# Exercise A
In the passage on guns on college campuses, what share of sexual assaults is committed by someone the survivor or victim knows?
# Exercise B
Please pick up the passage on guns on college campuses after its final sentence and keep writing it.

Selected text Block Start

His rationale? Banks argued that allowing college students to carry concealed weapons will protect women from sexual assault.

Though the prospects of the bill being passed by Indiana’s General Assembly this year are small, Banks said the idea has support from the local members of Students for Concealed Carry, a national organization that has played a leading role in the push for campuses to allow students to carry guns. He also specifically mentioned that the organization has a large membership of female students (though he didn't give a specific number) concerned about campus safety.

"That's what's compelling about this issue, is how many female students there are around the state, who have very specific and real reasons to be afraid for their own safety on their campus," he said. 

Most colleges shave strict policies forbidding guns on campus but efforts by groups like Student for Concealed Carry are starting to turn the tide. In just the last two years, colleges in four states sanctioned policies permitting guns on campus.

However, as NPR’s Indiana affiliate reported, the nature of sexual crimes committed on college campuses limits the likely effectiveness of a carrying a concealed weapon as a means to prevent sexual assault.

Debbie Melloan, a counselor at Indianan University’s Sexual Assault Services Center explained that “most sexual assaults happen between people who know one another,” making the willingness and likelihood of someone shooting a known attacker very slim. In fact, about two-thirds of sexual assaults are committed by someone known to the survivor or victim.

And on the larger question of guns on campuses, Garen Wintemute, a public health researcher at the University of California, Davis, has said that the chances that more guns in schools would keep anyone safer is "vanishingly small."

Selected text Block End
Recorded data Block Start

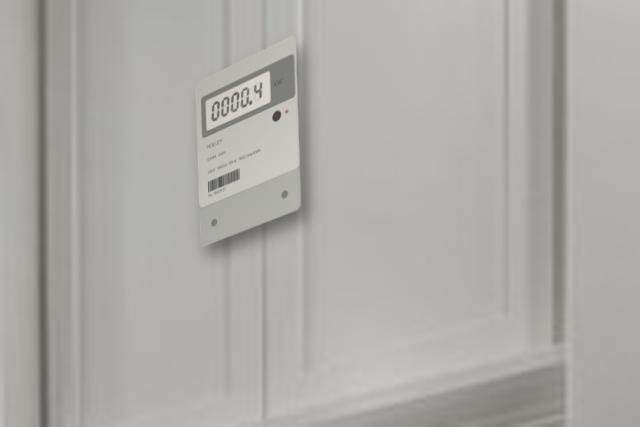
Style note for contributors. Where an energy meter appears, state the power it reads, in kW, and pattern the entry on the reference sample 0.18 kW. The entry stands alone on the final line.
0.4 kW
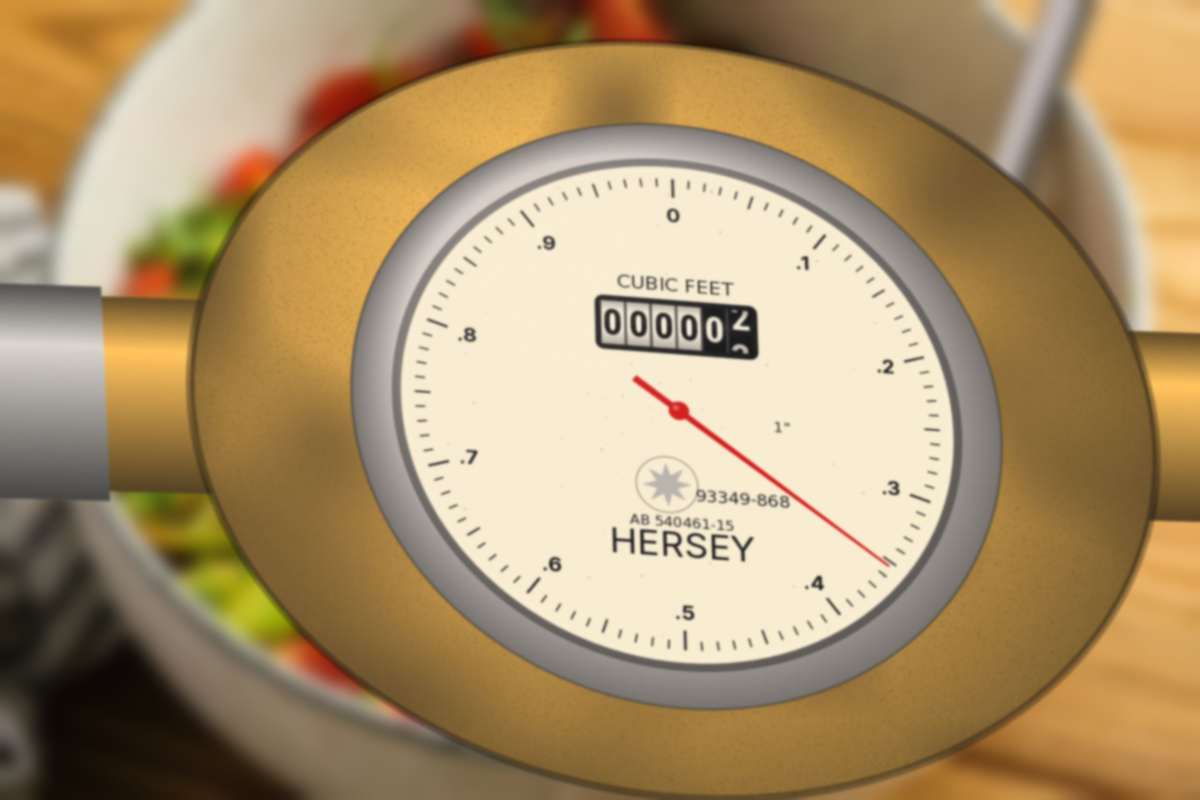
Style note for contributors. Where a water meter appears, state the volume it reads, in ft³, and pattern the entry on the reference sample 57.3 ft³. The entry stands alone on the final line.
2.35 ft³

Recorded data Block End

# Exercise answer A
About two-thirds.

# Exercise answer B
This isn’t the first time that women have been told that carrying a gun will keep them safe. When a South Carolina woman was kidnapped and sexually assaulted in November 2011, Spartanburg County Sheriff Chuck Wright told women in the community to “get a firearm” and conceal it in their fanny packs. Wright specifically mentioned a particular kind of small pistol, adding that “You ain’t got to be accurate. You just have to get close.”

Critics point to examples of guns actually putting victims in greater danger. A University of Pennsylvania study found that not only did guns fail to protect those carrying them, they were more likely to be used against them. People were about 4.5 times more likely to be shot in an assault than those not possessing a gun.

And as Tara Culp-Ressler at ThinkProgress notes, while conservatives like Banks are pushing for looser gun laws like this “under the guise of ‘protecting women,’” more attention should be focused on increasing education about rape culture on college campuses.

Further, what is so often ignored in these debates is the underlying problem of unhealthy attitudes toward women and the inadequate responses of school officials to sexual assaults. With three recent examples at Amherst, Boston University, and University of Missoula, there can be no doubt that action is needed now.

Campus safety is a serious issue and colleges and universities need to do more to help prevent sexual assaults. Whether or not letting students carry guns on campus is the answer is something each school will need to consider carefully.